One thing is certain — in the present scenario, one can buy a piece of property only by selling another piece. One cannot buy a piece of land with one’s regular earnings. It means that only those persons can buy properties who already own some. New aspirants cannot make it.


Sensitise society

This refers to a photograph of a blind woman taking part in a protest in New Delhi (Dec 1) against the Government’s neglect of the demands of blind people. The other day, I, along with volunteers from my college, went to a lepers’ home in our city and found the inmates angry with society for ignoring them.
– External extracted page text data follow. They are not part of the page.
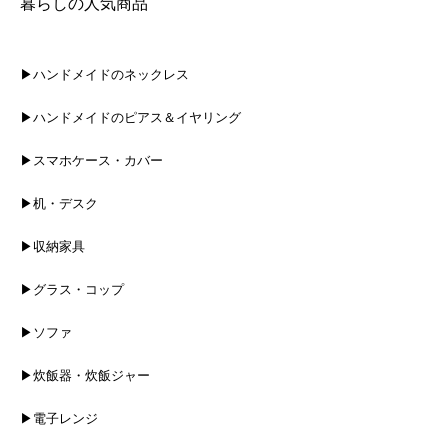
暮らしの人気商品
▶ハンドメイドのネックレス
▶ハンドメイドのピアス＆イヤリング
▶スマホケース・カバー
▶机・デスク
▶収納家具
▶グラス・コップ
▶ソファ
▶炊飯器・炊飯ジャー
▶電子レンジ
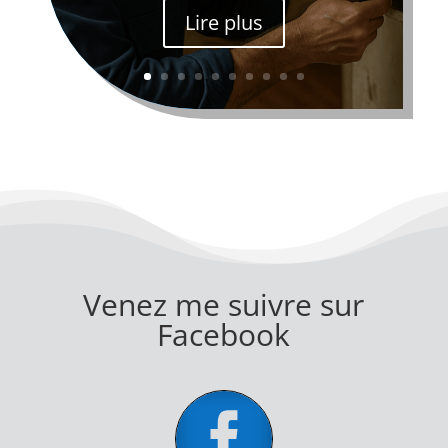
Lire plus
Venez me suivre sur
Facebook

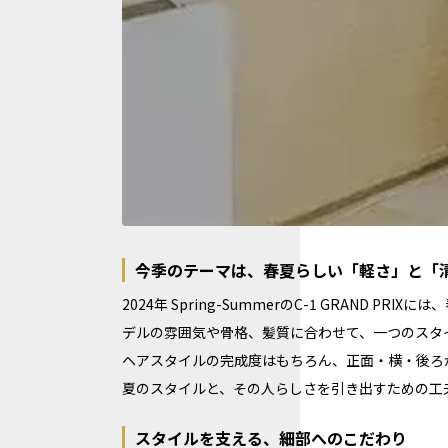
今季のテーマは、春夏らしい「軽さ」と「
2024年 Spring-SummerのC-1 GRA
デルの雰囲気や骨格、髪質に合わせて、一つのスタ
ヘアスタイルの完成度はもちろん、正面・横・後ろ
夏のスタイルと、その人らしさを引き出すための工
スタイルを支える、細部へのこだわり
I feel that every healthy person should be sensitized regarding the problems of these not-so-blessed step-sons and step-daughters of God. At the least, we should try to provide them better living conditions so that they are not forced to come to the streets showing their resentment against society in general and the government in particular.

SAPNA, Dev Samaj College for Women, Ferozepur City 

Whose land?

This is with reference to media reports that the PSIEC is allotting land to TCS and Wipro at Mohali. PSIEC had floated a residential scheme for this land for which applications were invited from the public. My father was one of the applicants and a winner in the draw. Subsequently, the Government of Punjab issued a Notification to PSIEC that this residential scheme be cancelled.

We challenged this order in the High Court of Punjab and Haryana and the Court ruled that this notification be put aside. Despite this fact, PSIEC is committing itself to allot this piece of land to the IT companies. I wonder if companies of this repute would like to enter into an agreement which has clearly betrayed the common man.